Сколько из меня пота вышло, благодаря одеялу и выздоровел. А на трубе так не поиграл. Дарований не хватило, и случая не было. И детей на трубе не подготовил, хотя при советской власти каждый на трубе мог учиться сколько хочешь. Школы были, и дамы в них сидели музыкантши. Пу-пу, пу-пу-пу.
А что рассказывать? Трое их было, я четвертый. Все умерли. Еще сестра была. Вышла она за одного за нашего железнодорожника, с Бородинских. Сейчас где депо. Сам с Поволжья. Как там голод поднялся, говорит: всё, точка, везу родителей, пусть здесь кормятся-выживают. Прыг на поезд — и канул в бездну.
Девочка надулась, как матрас для плавания, и поплыла. От обиды. Над нагретым до голубизны асфальтом. Позвякивали сандалики.
Мы шли с Яковом мимо этой девочки, шли очень быстро. Все время ее обгоняли, чем только нагнетали обиду. Ей хотелось обогнать нас. Но это было невозможно.
Ее губы шевелились от зависти. Тонкие ноги с прозрачными коленками пытались идти быстро. Можно было, конечно, побежать. Полететь, пронестись мимо нас, обдав ветром превосходства. Но бежать было не по правилам, а девочка любила правила. Она любила правила, как мороженое, как запах из пудреницы. Как кота, который терся об ее тонкие ноги, за что получал колбасу и любовь.
Она снова отстала. Дрожали губы.
Но Яков не видел девочку и ее горе. Думаю, что он не видел даже меня.
Считалось, что он меня любит.
«Коля! Слава! Рустам! Паша!» — долго звал он меня именами других правнуков. Он не мог запомнить моего имени. Оно выскальзывало из его памяти и плыло зеленоватой рыбой. Он смотрел на уплывающее имя и повторял: «Коля. Слава. Рустам».
Меня назвали в честь него. Яковом. Чтобы позвать меня, ему было достаточно повторить собственное имя.
Игорь! Паша! Азизка!
Я подходил.
Он облегченно улыбался пустым ртом.
Мы шли гулять. Яков с Яковом. Мужчина с мужчиной.

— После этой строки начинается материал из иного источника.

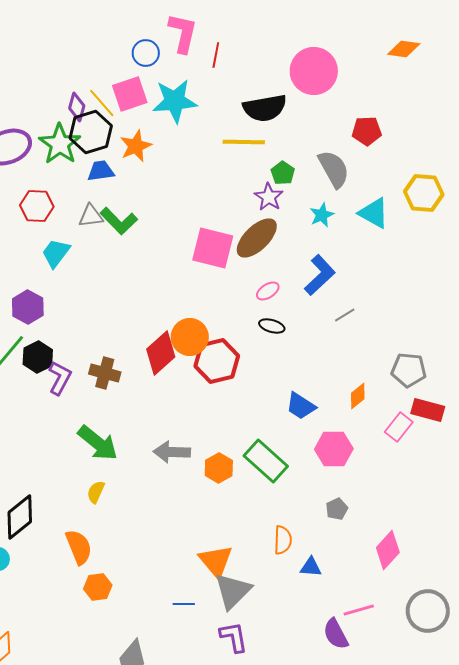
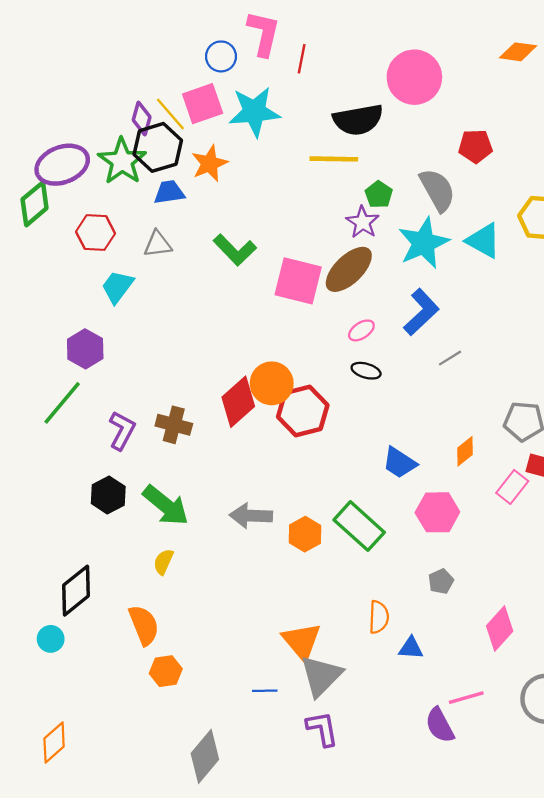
cyan star: (322, 215) -> (424, 243), size x1.8
green L-shape: (119, 221) -> (235, 250), moved
black hexagon: (38, 357) -> (108, 495), moved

Русский с русским — по подогретой, как вчерашний ужин, ранней улице.
Мы шли так медленно, что нас перегоняло даже солнце. Когда мы доходили до конца улицы, был уже закат. Небо горело, тело покрывалось пленкой страха. К счастью, конец улицы был моим домом. Нам мыли руки и запускали за огромный стол, ужинать.
Но девочка не могла нас обогнать. Яков ее вообще не видел. Когда я рассказал ему о ней, он только спросил: «Внучка?». Люди делились для него на внуков-правнуков и все остальное, несущественное для него человечество.